9h43 : un son strident vient interrompre ton agonie. L'interphone. Tu décroches. Ce sont tes amis, inquiets que tu ne sois pas venue au rendez-vous. Tu pourrais descendre les rejoindre, partir avec eux. C'était ce qu'il fallait faire pour qu'elles se rendorment, tu le sais maintenant. Mais à l'époque tu ne sais rien. Et comme tu ne peux pas mettre de mots sur ce qu'il t'arrive, tu leur dis que tu es malade, qu'il faut qu'ils aillent au collège, pour qu'ils appellent tes parents. Ils promettent de le faire. Ils s'en vont. L'agonie recommence. Et l'espoir ne suffit pas à faire taire tes supplications et tes sanglots.
7h38 : ce jour là tu as été sauvé par tes grands parents. Prévenus par tes parents, ils sont venus te chercher et tu as passé la journée chez eux. Depuis, elles ne t'ont jamais quittées. Elles sont le métronome qui rythme tes journées.
7h40 : tu descends au prochain. Le bus s'est lentement vidé depuis, tu respires un peu mieux, elles commencent à se rétracter, à retourner au fond de leur tanière.
18h17 : quand tu rentres de chez tes grands-parents, tu expliques tout à ta mère. Tu essayes de trouver les mots. Elle a l'air terriblement inquiète. Elle te demande si d'autres élèves se sont moqués de toi au collège, le jour de la rentrée. Elle a peur que le cycle se répète. Mais non, ce n'est pas ça. Tu ne sais d'ailleurs pas comment tu as fait pour y échapper durant toutes ces années, tu as toujours eu la tête de l'emploi.
7h41 : Saviez-vous que les traumatismes pouvaient se transmettre génétiquement d'une génération à une autre ? C'est ce que tu as lu récemment. Les parents plantent, sans le vouloir, les graines au fond de l'estomac de leurs enfants.
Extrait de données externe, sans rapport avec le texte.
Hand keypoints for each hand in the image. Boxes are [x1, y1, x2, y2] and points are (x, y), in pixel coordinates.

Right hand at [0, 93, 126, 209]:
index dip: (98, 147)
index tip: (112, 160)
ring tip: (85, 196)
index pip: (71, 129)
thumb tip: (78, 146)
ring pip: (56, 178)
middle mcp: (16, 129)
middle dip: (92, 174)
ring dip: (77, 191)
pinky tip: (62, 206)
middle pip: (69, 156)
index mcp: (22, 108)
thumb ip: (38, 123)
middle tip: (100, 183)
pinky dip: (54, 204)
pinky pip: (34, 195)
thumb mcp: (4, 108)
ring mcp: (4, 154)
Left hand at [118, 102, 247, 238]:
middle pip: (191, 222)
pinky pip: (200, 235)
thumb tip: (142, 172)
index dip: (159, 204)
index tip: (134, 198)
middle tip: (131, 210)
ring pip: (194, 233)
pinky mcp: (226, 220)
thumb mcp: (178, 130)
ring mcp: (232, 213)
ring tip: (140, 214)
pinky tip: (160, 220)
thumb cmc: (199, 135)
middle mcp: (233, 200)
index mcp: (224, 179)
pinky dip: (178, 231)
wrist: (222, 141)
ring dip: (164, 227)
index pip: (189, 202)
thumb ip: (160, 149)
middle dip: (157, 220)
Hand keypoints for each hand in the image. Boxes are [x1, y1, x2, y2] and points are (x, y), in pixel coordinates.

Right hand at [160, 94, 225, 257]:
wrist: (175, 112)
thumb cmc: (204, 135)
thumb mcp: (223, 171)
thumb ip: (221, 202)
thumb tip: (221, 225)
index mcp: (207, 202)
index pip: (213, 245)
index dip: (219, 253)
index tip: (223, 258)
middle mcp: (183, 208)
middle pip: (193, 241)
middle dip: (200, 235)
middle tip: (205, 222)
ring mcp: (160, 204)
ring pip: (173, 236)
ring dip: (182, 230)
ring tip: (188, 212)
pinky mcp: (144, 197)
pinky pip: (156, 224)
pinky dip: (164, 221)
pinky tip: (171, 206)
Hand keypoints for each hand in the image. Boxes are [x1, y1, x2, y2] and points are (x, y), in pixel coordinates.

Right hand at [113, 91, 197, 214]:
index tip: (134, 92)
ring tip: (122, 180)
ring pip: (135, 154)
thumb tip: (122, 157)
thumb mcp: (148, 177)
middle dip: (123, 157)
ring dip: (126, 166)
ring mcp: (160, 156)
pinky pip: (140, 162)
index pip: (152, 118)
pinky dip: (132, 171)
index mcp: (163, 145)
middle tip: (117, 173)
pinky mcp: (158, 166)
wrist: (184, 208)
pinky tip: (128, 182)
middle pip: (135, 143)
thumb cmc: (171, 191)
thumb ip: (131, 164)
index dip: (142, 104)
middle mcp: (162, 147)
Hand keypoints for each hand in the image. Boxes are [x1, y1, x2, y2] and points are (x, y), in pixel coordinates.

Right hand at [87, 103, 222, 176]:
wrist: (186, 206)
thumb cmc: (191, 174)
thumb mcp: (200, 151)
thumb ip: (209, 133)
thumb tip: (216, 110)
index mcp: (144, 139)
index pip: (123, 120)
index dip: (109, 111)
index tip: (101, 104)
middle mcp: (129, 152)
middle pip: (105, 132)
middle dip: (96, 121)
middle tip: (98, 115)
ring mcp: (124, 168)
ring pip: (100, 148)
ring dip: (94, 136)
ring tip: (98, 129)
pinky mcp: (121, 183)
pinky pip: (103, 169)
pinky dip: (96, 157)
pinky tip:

La plupart du temps, elles ne font que sommeiller, bien au chaud dans cette matrice. Et chaque personne ajoute de nouvelles graines au jardin de celui ou celle qui lui succédera. Et, parfois, elles germent, dans le ventre d'une adolescente sans histoire, lors d'un minuscule cataclysme, par exemple. Tu penses à la première personne qui a planté une graine, ton arrière-arrière-arrière-grand-mère. Tu ne lui en veux pas. Ni à elle, ni à aucune de celles qui viennent après elle.
7h42 : tu sors du bus, traverses le passage piéton, montes les quelques marches qui te séparent des bâtiments délavés du lycée. Tu as 13 minutes d'avances. Au fond de ton ventre, les ronces se rendorment.